Gary and Kathy Wheatley came to the second meeting of my Business Networks peer review group back in May 1990. The true dynamic of the group established itself the moment they joined.

Gary was born to be a remodeler. I look primarily for two things when I hire someone: attitude and aptitude. Gary had both to such a degree that if someone like him (there's a laugh) walked through my office door looking for work, I would hand him the keys to my company and hope that he would hire me back. He knew just what to do, and he didn't make a lot of fuss about it.

At a very early Business Networks meeting he said something that I wrote down in all capitals in my notebook: “I run a real simple company.” I know it's pretty sorry that I actually had to write that down to remember it. It's sorrier still that I have to pull out the piece of paper and re-read it every now and then, to this day. That's a key difference between Gary and me. For me, simplicity is a lot of work. For Gary, it was obvious.

I don't want this to sound in the least bit like Gary was some sort of Forrest Gump personality — far from it. He just had a gift for distilling things to their essence, without being self-conscious or wiser-than-thou about it. We used to make fun of remodeling industry “gurus” in our Business Network meetings; Gary's nickname became “Garu” for a few meetings as a result. It was apt — he was kind of a Zen master of the business, except there was no mystery to what he was telling us. His message was clear as a bell if you knew enough to listen to it.

DOING THE RIGHT THING At one meeting I was assigned to a hotel room next to a room that was undergoing renovation (I guess the hotel wanted me to feel at home). There was a small trail of construction debris in the hallway, and as Gary walked into my room to join a pre-dinner gathering, he dragged a piece of dry-wall paper in on his foot. He stood there talking for awhile, glanced down and saw the scrap, then effortlessly and unthinkingly picked it up and put it in his pocket.

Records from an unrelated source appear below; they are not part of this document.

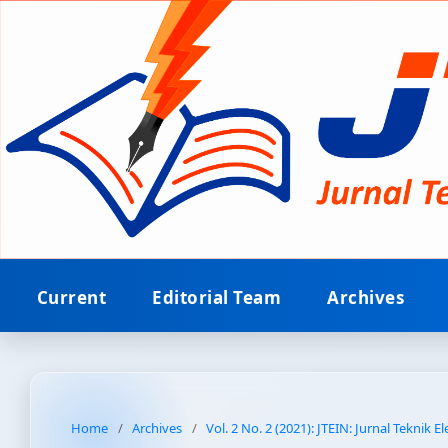
Current
Editorial Team
Archives
Home
/
Archives
/
Vol. 2 No. 2 (2021): JTEIN: Jurnal Teknik E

I noticed, and the person next to me remarked on it, too, after Gary left the room.

Why was such a trivial gesture at all remarkable — and of all the Gary stories I could tell, why do I pick this one? Because it showed how good his character and instincts were, and how deep they ran. You may know a few people who, in that situation, would pick up that piece of paper without a second thought, but I bet you know a lot more people who'd remain totally oblivious or uncaring. I bet I also know which one you'd rather have on your team.

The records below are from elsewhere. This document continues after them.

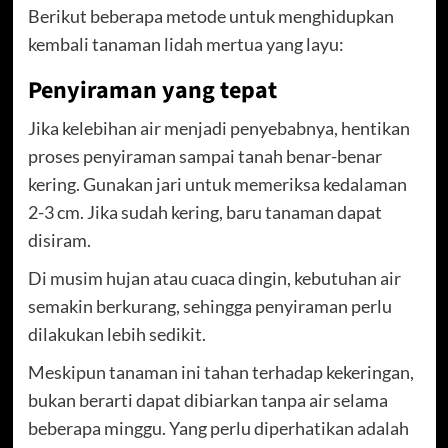
Berikut beberapa metode untuk menghidupkan
kembali tanaman lidah mertua yang layu:
Penyiraman yang tepat
Jika kelebihan air menjadi penyebabnya, hentikan
proses penyiraman sampai tanah benar-benar
kering. Gunakan jari untuk memeriksa kedalaman
2-3 cm. Jika sudah kering, baru tanaman dapat
disiram.
Di musim hujan atau cuaca dingin, kebutuhan air
semakin berkurang, sehingga penyiraman perlu
dilakukan lebih sedikit.
Meskipun tanaman ini tahan terhadap kekeringan,
bukan berarti dapat dibiarkan tanpa air selama
beberapa minggu. Yang perlu diperhatikan adalah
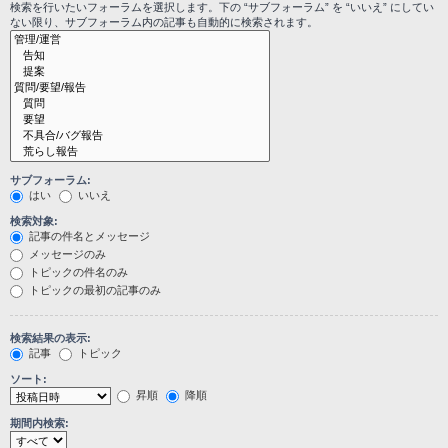
検索を行いたいフォーラムを選択します。下の “サブフォーラム” を “いいえ” にしてい
ない限り、サブフォーラム内の記事も自動的に検索されます。
サブフォーラム:
はい
いいえ
検索対象:
記事の件名とメッセージ
メッセージのみ
トピックの件名のみ
トピックの最初の記事のみ
検索結果の表示:
記事
トピック
ソート:
昇順
降順
期間内検索:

You can read as many business and management books as you want; subscribe to as many industry magazines as there are out there; hire as many consultants (or gurus) as will cash your checks; but if you don't learn to swoop down on that little scrap of construction debris and pick it up without having to think twice about it — if that's not in your blood — there's only so far you can go in this business. Gary knew that well — knew that it's about small details, about doing the right thing, about unselfconscious humility. Build your business on the simplest of acts; the rest is commentary.

Gary was not all, or not only, natural instinct. None of the greats in any endeavor ever made it on natural gifts alone; it also takes years of practice and discipline. Gary worked hard for what he knew and for what he was able to get out of that knowledge — and Kathy worked just as hard at his side. They were one of the all-time greatest teams that I have ever known. Few of us will ever be so lucky to know that sort of partnership. Painful as it is to think of Kathy without Gary, it's completely impossible to imagine Gary without Kathy.

KEEPING IT SIMPLE Construction-industry books, and magazines, and consultants all sometimes seem to feel a need to make things seem more sophisticated and complicated than they really are. I often read through an issue of a trade publication and get exhausted by all the great ideas I'm not implementing, all the new trends that I'm behind on, all the coming challenges that I'm not in the least bit ready for. I say this as someone who makes a decent side income writing for such trade publications, and who has contributed more than his share to those unnecessary complications.

But in recent years, maybe because I'm getting older, maybe because I'm finally understanding the lessons that “Garu” taught me, I feel as if I've been getting better at identifying the essential things, at focusing on those, and at not worrying so much about the background noise. It really is all pretty simple, as Gary knew for years before I ever would: Price your jobs right, avoid problem clients, hire good people, and stay out of the way as long as things are going well.

The moments when I achieve that level of simplicity and clarity have not come easy, but they're coming more often. If I had not been in a peer review group for many, many years with Gary as a role model, I may never have known I even needed to strive for those moments. I would have missed out on something really important.

Gary Wheatley died of a heart attack in May on a fishing trip, at age 49. “I run a real simple company.” I still can hear him saying that, as if it were yesterday. I'm still trying to get there. And trust me, it's a hell of a lot harder than Gary made it look. —Paul Eldrenkamp is president of Byggmeister Associates, in Newton, Mass.